Please copy each line of the data that includes the string "recorded".

*** STORED DATA ***

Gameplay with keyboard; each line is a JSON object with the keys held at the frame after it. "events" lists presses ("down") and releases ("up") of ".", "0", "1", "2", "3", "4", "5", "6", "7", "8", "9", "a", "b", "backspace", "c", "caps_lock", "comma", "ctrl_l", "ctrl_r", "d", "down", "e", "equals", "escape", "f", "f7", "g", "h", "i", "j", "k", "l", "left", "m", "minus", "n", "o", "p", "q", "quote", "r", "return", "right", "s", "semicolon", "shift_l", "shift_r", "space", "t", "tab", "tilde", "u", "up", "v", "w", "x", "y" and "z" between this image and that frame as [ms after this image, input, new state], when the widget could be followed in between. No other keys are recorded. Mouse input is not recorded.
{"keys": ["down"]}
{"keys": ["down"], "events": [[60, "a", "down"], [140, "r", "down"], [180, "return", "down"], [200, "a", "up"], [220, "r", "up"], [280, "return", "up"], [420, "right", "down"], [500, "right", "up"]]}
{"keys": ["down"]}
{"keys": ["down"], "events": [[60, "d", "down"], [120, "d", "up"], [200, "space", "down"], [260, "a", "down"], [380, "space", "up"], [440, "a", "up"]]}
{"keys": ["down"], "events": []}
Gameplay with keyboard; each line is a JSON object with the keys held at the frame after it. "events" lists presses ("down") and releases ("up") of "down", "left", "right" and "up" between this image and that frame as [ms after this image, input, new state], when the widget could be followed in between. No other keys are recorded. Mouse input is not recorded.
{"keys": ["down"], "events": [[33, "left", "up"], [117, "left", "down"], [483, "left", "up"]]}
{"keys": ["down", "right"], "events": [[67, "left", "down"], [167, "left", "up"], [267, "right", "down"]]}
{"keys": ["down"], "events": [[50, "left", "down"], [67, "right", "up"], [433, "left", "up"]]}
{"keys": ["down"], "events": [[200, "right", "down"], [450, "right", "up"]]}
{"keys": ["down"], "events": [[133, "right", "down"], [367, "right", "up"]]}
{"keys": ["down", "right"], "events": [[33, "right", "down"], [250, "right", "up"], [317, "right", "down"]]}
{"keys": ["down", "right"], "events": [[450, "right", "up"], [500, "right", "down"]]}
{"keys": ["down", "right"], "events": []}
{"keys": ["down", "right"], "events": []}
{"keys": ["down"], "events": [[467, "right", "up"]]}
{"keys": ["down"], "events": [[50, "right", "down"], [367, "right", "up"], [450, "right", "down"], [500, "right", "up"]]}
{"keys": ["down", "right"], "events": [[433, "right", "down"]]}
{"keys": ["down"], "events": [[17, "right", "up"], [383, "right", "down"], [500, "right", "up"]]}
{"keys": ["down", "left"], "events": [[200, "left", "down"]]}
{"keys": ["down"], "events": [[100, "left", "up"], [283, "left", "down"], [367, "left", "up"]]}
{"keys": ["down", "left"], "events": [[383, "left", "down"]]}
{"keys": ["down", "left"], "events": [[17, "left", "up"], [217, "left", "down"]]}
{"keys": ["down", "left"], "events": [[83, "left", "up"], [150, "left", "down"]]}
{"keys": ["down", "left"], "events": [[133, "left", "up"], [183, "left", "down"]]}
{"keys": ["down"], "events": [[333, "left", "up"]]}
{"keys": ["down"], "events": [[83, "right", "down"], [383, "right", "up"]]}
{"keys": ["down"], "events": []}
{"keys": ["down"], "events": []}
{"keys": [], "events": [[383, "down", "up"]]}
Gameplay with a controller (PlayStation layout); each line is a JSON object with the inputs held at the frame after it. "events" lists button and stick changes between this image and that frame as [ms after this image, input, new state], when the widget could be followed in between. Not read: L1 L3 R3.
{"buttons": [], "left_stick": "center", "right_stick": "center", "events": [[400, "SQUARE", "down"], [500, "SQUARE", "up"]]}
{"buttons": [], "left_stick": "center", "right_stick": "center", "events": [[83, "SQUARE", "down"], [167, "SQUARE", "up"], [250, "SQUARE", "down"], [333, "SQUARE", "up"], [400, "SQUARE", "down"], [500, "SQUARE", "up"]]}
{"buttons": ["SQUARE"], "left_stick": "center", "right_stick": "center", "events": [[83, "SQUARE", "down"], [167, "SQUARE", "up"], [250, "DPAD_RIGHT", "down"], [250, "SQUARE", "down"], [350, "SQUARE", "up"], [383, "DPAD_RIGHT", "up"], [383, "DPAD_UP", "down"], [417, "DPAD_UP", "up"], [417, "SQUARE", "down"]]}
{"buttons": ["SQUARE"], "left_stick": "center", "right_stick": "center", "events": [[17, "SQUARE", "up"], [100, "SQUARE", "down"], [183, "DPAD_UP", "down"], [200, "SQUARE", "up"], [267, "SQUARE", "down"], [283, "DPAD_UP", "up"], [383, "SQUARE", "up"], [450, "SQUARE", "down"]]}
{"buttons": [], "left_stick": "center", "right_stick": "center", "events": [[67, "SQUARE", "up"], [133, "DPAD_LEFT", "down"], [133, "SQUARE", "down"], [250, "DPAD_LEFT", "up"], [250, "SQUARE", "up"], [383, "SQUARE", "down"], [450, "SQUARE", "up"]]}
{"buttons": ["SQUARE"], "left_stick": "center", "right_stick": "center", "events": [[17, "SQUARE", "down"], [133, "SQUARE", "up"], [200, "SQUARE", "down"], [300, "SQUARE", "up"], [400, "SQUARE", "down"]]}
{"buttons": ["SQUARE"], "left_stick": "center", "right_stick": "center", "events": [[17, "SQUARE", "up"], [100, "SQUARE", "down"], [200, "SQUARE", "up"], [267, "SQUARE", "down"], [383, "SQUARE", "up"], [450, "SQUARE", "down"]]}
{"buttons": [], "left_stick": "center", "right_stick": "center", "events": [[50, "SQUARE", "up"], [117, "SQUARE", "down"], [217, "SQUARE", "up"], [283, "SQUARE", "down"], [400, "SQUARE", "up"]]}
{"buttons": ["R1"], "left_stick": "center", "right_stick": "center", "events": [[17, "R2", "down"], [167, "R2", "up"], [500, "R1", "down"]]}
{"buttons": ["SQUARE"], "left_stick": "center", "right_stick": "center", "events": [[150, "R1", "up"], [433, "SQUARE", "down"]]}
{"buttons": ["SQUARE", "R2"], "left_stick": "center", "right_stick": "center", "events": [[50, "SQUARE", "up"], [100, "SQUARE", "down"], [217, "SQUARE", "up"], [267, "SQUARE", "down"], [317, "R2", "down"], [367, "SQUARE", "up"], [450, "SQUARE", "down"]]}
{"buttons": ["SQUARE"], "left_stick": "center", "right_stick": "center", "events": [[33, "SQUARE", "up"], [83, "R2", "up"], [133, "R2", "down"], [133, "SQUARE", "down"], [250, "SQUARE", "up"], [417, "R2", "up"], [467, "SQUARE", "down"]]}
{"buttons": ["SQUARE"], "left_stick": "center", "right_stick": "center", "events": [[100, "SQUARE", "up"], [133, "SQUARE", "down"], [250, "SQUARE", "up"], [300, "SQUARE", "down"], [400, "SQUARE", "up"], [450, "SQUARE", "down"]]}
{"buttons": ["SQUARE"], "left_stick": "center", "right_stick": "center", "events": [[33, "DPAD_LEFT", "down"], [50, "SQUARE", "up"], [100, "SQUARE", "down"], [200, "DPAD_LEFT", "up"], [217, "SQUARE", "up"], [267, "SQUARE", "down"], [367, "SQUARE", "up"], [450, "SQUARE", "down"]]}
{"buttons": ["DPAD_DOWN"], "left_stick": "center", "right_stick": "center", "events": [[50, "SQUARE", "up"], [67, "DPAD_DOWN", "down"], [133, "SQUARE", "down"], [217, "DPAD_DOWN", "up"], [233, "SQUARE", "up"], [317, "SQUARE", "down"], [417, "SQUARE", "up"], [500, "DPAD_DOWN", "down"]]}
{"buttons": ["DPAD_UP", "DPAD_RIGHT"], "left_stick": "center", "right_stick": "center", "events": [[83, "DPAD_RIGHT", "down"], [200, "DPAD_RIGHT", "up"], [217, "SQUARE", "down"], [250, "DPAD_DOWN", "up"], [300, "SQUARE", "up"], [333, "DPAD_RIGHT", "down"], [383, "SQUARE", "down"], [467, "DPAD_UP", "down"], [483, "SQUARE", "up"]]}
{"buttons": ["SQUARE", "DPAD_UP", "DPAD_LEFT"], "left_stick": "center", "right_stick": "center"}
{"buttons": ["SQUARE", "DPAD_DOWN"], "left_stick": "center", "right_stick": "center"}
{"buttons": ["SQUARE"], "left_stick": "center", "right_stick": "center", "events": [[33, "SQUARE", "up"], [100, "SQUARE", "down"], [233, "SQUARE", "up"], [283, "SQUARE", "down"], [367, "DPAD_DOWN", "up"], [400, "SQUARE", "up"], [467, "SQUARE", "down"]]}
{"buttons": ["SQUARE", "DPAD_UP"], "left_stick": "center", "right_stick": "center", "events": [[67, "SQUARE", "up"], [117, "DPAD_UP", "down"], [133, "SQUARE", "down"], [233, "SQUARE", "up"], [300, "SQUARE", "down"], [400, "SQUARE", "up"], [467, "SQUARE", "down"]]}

*** End of STORED DATA ***

◆ YOUR SOLUTION ◆
Gameplay with keyboard; each line is a JSON object with the keys held at the frame after it. "events" lists presses ("down") and releases ("up") of ".", "0", "1", "2", "3", "4", "5", "6", "7", "8", "9", "a", "b", "backspace", "c", "caps_lock", "comma", "ctrl_l", "ctrl_r", "d", "down", "e", "equals", "escape", "f", "f7", "g", "h", "i", "j", "k", "l", "left", "m", "minus", "n", "o", "p", "q", "quote", "r", "return", "right", "s", "semicolon", "shift_l", "shift_r", "space", "t", "tab", "tilde", "u", "up", "v", "w", "x", "y" and "z" between this image and that frame as [ms after this image, input, new state], when the widget could be followed in between. No other keys are recorded. Mouse input is not recorded.
Gameplay with keyboard; each line is a JSON object with the keys held at the frame after it. "events" lists presses ("down") and releases ("up") of "down", "left", "right" and "up" between this image and that frame as [ms after this image, input, new state], when the widget could be followed in between. No other keys are recorded. Mouse input is not recorded.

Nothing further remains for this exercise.